Title : Myeloid neoplasms and molecular genetic alterations (Germline vs Somatic) that characterize specific entities in pediatric patients
Abstract:
Myeloid neoplasms are less common in pediatric patients than in adults. Some entities preferentially occur in childhood, such as juvenile myelomonocytic leukemia (JMML) or certain types of acute myeloid leukemia (AML). AML is the most frequent in childhood from myeloid neoplasms when compared to myeloproliferative neoplasms (MPN), myelodysplastic syndrome (MDS), or therapy-related myeloid neoplasms which are considered rare. Diagnosis and classification of myeloid neoplasms have significantly changed in 2022 with the newly proposed WHO 5th edition and International Consensus Classification (ICC) classification (subsequently referred to as WHO 2022 and ICC 2022 classification, respectively).

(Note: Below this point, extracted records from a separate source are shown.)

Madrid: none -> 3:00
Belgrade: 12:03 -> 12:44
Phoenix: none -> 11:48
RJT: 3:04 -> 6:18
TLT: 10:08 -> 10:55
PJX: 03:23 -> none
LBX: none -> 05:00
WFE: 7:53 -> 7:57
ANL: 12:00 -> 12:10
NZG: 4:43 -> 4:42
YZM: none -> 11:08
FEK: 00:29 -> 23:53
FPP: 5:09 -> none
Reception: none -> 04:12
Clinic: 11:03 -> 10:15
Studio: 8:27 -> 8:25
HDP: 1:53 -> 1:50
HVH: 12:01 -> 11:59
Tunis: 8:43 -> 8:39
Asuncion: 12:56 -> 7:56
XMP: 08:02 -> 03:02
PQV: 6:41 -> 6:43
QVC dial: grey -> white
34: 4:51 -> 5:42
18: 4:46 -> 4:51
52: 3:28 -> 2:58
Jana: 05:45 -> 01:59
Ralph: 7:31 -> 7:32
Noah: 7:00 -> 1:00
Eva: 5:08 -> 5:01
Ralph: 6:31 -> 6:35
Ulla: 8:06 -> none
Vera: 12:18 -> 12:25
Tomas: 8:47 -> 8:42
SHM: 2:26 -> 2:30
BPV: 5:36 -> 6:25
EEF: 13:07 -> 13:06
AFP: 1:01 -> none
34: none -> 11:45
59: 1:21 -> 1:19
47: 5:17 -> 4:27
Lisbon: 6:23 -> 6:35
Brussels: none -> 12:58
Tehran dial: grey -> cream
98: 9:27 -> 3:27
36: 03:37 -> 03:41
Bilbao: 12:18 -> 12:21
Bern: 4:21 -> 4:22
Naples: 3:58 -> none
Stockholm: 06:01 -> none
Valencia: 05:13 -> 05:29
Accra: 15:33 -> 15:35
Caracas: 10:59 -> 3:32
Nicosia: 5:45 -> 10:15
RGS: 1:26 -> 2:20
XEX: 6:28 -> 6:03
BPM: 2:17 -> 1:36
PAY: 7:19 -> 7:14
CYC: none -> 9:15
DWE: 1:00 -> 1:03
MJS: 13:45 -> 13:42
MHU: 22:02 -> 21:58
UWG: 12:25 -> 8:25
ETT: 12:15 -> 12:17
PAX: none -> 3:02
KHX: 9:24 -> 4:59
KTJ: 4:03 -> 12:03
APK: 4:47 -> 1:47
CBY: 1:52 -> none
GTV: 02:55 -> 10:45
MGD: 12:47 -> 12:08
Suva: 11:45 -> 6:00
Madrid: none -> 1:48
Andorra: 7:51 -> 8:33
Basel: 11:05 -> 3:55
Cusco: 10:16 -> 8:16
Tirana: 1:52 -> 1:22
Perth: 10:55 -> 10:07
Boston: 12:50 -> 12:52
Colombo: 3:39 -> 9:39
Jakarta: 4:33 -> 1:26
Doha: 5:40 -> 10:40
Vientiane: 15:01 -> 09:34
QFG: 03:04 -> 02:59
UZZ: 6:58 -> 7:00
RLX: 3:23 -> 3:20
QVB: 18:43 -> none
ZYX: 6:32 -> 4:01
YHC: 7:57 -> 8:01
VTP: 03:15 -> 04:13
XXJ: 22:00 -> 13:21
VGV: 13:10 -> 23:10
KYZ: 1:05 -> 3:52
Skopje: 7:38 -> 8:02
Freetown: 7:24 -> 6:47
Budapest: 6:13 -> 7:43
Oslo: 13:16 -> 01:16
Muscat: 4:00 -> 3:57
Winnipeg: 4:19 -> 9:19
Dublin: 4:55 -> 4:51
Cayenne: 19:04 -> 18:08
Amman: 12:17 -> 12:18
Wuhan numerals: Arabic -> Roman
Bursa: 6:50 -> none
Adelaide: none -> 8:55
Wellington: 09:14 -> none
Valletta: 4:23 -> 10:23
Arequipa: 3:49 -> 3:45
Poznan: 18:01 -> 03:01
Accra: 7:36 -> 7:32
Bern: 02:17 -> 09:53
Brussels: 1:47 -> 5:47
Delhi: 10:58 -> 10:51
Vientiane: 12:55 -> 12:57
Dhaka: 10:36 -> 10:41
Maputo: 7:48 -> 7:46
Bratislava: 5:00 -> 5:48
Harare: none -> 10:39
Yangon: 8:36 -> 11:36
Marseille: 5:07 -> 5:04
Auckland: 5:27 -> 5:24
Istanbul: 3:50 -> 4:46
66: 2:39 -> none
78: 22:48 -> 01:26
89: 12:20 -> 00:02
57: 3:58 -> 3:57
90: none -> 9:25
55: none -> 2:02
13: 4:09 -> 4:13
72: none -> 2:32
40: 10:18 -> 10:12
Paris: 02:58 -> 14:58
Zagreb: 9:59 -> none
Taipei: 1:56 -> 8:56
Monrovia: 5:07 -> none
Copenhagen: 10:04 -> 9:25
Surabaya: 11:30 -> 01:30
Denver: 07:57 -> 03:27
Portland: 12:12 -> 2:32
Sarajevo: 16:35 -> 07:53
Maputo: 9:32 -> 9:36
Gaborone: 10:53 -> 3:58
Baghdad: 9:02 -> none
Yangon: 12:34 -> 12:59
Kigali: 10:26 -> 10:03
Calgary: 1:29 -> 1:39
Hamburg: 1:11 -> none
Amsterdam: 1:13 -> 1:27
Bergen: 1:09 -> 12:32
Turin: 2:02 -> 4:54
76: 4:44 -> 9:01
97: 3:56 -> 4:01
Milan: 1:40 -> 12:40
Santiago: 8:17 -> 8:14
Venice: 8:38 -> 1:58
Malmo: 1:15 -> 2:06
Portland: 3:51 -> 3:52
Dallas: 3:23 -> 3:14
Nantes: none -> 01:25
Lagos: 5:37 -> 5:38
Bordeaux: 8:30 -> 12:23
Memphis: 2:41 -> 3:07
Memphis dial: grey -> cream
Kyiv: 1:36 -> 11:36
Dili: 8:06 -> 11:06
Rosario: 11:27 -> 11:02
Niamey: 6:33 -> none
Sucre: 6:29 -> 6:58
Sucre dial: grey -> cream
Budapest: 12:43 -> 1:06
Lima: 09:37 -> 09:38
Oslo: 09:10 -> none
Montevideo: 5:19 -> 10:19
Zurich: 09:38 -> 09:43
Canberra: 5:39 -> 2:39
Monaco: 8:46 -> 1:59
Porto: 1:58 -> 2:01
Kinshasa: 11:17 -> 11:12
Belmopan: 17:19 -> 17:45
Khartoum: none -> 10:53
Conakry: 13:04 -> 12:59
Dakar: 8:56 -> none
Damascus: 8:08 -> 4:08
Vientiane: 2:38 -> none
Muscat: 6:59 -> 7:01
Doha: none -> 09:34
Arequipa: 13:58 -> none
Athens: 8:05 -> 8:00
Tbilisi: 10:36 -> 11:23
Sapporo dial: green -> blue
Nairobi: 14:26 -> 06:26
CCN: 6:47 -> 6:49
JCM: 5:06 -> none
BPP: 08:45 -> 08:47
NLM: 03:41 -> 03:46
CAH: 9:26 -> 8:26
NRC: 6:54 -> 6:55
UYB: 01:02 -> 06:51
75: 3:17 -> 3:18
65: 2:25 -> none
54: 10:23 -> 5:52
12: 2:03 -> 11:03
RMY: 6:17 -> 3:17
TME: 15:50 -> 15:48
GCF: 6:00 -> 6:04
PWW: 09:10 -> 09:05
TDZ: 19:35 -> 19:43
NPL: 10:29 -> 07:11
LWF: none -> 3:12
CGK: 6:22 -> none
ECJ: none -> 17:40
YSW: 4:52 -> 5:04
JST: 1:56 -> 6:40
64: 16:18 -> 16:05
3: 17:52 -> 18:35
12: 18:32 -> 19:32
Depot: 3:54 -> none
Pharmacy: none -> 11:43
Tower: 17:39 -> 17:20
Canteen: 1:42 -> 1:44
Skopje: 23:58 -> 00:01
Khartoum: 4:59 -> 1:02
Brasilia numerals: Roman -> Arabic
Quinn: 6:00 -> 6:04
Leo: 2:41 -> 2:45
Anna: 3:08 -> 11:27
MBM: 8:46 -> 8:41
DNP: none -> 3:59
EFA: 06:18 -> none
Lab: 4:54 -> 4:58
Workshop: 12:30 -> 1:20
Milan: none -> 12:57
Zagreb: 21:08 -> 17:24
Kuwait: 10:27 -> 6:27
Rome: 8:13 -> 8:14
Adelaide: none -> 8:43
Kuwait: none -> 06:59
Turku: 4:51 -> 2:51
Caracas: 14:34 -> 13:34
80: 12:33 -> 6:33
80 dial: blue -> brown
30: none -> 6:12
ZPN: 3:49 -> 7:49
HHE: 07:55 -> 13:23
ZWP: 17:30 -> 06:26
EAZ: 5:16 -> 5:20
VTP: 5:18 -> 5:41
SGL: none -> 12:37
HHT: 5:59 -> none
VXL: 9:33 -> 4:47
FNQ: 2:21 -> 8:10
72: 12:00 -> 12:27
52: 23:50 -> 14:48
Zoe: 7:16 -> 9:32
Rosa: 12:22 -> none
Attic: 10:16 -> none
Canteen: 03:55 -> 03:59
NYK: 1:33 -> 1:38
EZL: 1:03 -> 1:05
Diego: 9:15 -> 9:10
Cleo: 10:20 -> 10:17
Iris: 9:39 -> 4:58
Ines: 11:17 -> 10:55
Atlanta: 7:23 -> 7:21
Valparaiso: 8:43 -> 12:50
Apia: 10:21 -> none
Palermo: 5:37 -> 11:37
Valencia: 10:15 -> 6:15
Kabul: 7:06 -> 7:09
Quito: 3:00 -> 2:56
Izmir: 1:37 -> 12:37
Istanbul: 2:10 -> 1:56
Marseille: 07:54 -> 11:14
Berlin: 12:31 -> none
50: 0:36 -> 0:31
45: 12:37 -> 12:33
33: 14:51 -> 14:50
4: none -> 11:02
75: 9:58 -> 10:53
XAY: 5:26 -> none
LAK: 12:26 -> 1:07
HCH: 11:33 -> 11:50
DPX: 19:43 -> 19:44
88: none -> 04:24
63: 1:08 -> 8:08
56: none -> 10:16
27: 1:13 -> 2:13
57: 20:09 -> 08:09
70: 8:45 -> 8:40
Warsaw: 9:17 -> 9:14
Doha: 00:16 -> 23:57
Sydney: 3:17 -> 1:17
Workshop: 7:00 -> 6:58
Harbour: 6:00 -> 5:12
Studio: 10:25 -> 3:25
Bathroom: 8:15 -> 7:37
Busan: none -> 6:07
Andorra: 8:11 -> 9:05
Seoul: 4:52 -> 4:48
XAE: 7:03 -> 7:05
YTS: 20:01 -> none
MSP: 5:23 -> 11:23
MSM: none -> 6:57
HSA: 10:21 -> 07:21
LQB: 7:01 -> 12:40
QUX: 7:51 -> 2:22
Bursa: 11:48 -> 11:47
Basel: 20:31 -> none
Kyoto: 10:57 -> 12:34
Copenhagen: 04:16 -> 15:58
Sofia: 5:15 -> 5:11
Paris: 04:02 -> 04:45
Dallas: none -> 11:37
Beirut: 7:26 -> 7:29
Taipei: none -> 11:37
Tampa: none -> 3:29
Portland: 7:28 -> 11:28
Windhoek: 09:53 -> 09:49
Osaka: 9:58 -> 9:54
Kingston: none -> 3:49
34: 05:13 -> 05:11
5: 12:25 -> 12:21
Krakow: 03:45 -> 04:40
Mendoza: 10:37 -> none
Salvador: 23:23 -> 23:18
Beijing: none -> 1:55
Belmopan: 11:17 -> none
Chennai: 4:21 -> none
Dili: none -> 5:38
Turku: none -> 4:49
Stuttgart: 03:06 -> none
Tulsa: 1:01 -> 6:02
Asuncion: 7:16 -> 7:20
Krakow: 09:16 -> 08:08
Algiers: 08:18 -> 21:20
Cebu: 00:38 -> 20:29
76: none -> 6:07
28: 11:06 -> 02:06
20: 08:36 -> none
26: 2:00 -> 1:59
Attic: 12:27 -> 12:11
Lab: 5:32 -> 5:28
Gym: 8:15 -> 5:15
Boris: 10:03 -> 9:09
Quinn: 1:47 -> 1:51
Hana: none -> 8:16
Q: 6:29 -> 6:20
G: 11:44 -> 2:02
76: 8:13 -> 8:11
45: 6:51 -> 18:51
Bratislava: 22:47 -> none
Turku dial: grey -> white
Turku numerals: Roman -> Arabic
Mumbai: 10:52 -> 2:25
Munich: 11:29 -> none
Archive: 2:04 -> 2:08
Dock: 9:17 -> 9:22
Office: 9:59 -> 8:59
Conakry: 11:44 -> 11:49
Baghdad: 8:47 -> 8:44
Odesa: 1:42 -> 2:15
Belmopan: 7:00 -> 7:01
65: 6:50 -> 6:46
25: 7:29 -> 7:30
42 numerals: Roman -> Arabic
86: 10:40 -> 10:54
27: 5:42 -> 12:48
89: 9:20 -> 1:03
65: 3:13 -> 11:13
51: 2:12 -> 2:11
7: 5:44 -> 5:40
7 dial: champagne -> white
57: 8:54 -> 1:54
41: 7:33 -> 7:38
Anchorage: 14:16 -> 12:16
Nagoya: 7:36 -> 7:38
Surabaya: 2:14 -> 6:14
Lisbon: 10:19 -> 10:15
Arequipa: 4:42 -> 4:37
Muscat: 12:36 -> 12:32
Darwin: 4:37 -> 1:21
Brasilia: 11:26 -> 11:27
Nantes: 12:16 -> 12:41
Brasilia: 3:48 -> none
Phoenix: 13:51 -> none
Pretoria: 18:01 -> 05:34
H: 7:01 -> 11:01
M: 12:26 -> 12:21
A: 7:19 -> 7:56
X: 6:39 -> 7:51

The goal of this presentation will be to discuss the importance of investigation at the molecular level (germline vs. somatic), and the impact of these findings on treatment, follow-up testing, and prognosis. The short pediatric case series that will be presented belongs to the following sections: MPN, therapy-related myeloid neoplasm, and AML. Each section will have a clinical presentation, morphology, relevant laboratory findings, and genetic findings (cytogenetic analysis as well as comprehensive next-generation sequencing which includes analysis of RNA, DNA and copy number variants). Integrating morphologic, clinical, and genetic data are the key for making an accurate diagnosis. Additionally, relevant case-related differences in terminology and criteria needed for the classification of myeloid neoplasms per WHO 2022 vs. ICC 2022 classification will be discussed.